Lifestyle

This week’s must-read books

Police
by Jo Nesbø  (Knopf)

Its billed as a new Harry Hole novel on the cover, so that’s good news right off the bat for fans of the Oslo detective who was shot in the head by his surrogate son at the end of last year’s “Phantom.” Now, police reinvestigating cold cases are being murdered at the old crime scenes. And while Harry is out of action (but not out of mind), his friend Bjórn Holm, forensics expert Beate Lønn and new police chief Mikael Bellman are in the forefront. Will Harry return and help solve these heinous crimes? Can he?

Actors Anonymous
by James Franco  (New Harvest)

Whether you believe James Franco is a Renaissance man or a big goof, he’s just added another line to his résumé — novelist. Sort of. His newest literary effort is a bit of a helter-skelter work, with some short stories, streams of consciousness, spoofs on Alcoholics Anonymous and even a character named James Franco. In one chapter, River Phoenix contacts him from beyond the grave. In another section, “Tell the Truth,” he goes on about how he picks up women: He asks the young girls who want a photo with him to e-mail him a copy, then he can hook up when he returns to that city.
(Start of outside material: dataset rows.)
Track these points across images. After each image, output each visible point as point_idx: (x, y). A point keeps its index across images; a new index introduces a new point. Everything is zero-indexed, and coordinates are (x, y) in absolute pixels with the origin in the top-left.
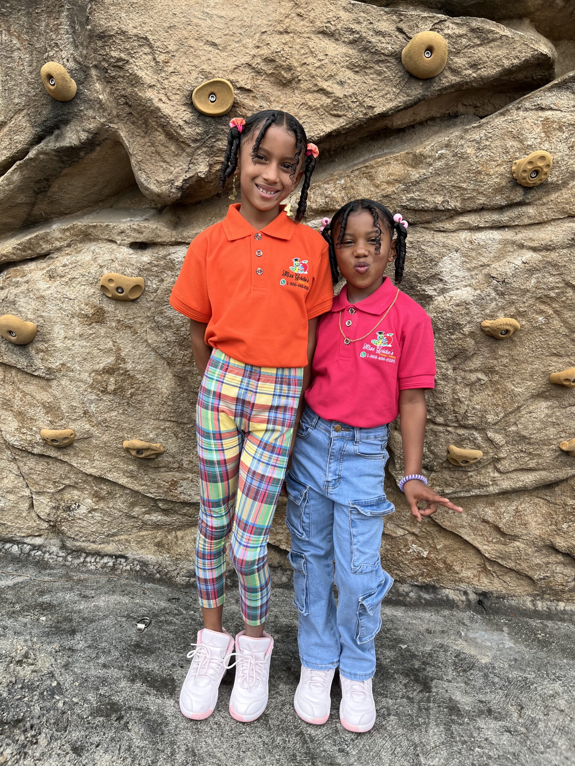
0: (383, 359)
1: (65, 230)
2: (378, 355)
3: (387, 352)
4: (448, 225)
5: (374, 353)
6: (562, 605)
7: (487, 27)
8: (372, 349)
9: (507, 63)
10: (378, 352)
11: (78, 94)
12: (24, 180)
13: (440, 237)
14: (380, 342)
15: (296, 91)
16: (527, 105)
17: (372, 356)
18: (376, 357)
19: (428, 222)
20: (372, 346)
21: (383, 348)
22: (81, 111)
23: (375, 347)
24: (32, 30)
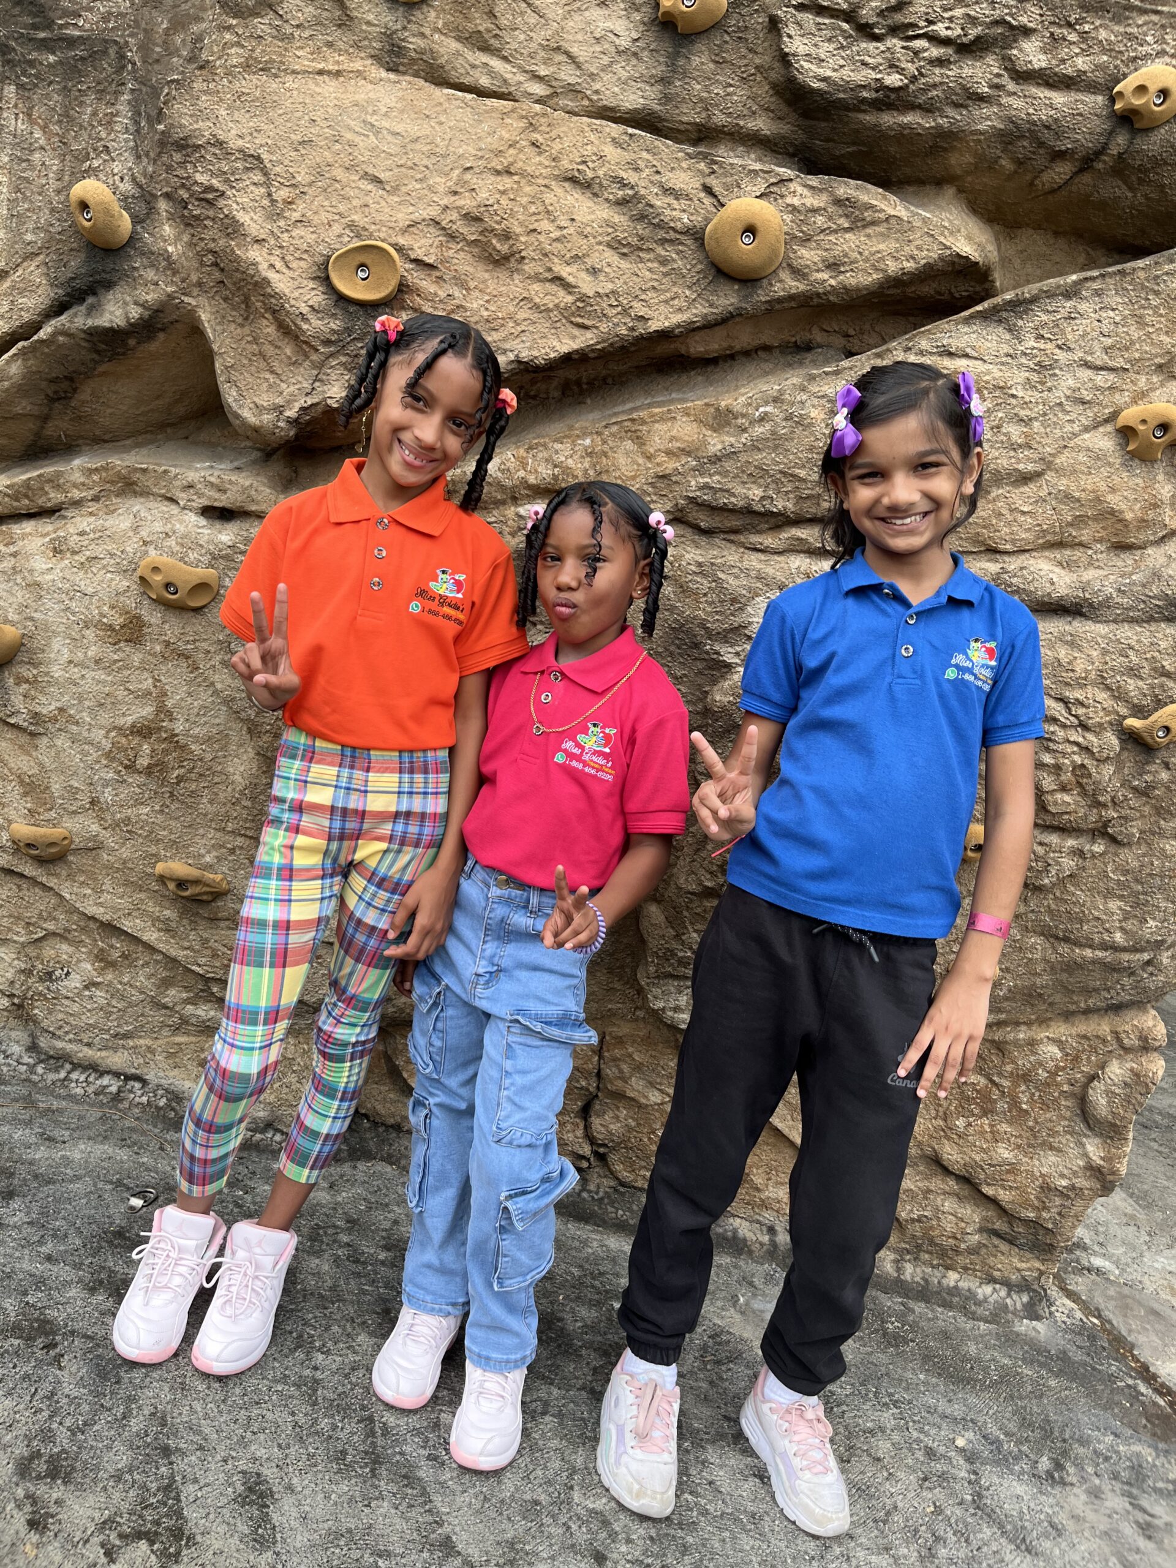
0: (593, 772)
1: (92, 471)
2: (585, 764)
3: (601, 761)
4: (768, 540)
5: (578, 758)
6: (952, 1277)
7: (864, 198)
8: (577, 751)
9: (892, 267)
10: (586, 757)
11: (133, 239)
12: (29, 375)
13: (754, 561)
14: (592, 740)
15: (516, 276)
16: (924, 344)
17: (574, 764)
18: (580, 766)
19: (736, 532)
20: (578, 745)
21: (595, 752)
22: (135, 269)
23: (582, 748)
24: (67, 118)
The 34-Ton Bat The Story of Baseball as Told Through Bobbleheads, Cracker Jacks, Jockstraps, Eye Black, and 375 Other Strange and Unforgettable Objects
by Steve Rushin  (Little, Brown)

Give this one Required Reading’s LS Award — Longest Subtitle. And it pretty much sums up what’s in here. But what it doesn’t show is the care Rushin, a veteran Sports Illustrated scribe, takes and the love he shows for the game, with the eyes-wide-open feel of a kid entering the a big-league ballpark for the first time. Before he gets into the baseball-shaped grenade invented before WWI or the history of baseball caps, he reverently tells of his catcher-grandfather’s one single game in the major leagues in 1926. A real delight.

The Paris Architect
by Charles Belfoure  (Sourcebooks)

Wartime loyalties, architectural designs and novels are never as simple as they seem. Architect Belfoure explores the complex underside of all of these things in his first novel, the story of an anti-Semitic French architect, Lucien Bernard. During the Holocaust, the fictional Bernard designs secret hideaways — in pillars, behind mirrors and in drainpipes — for Jews. He has one motivation — money. But that changes after he hides a child and falls in love.

Harlem Street Portraits
by Harvey Stein  (Schiffer Publishing)

There’s a fine old Sly and the Family Stone song called “Everyday People,” and that title just might fit noted street photographer Stein’s latest book, a follow-up to “Coney Island: Forty Years.” His photos, from 1990 to 2012, and shot usually no more than three feet from his subject, include schoolkids, cool kids, African immigrants, churchgoers, teens with baseball caps, parents, bodega workers and more.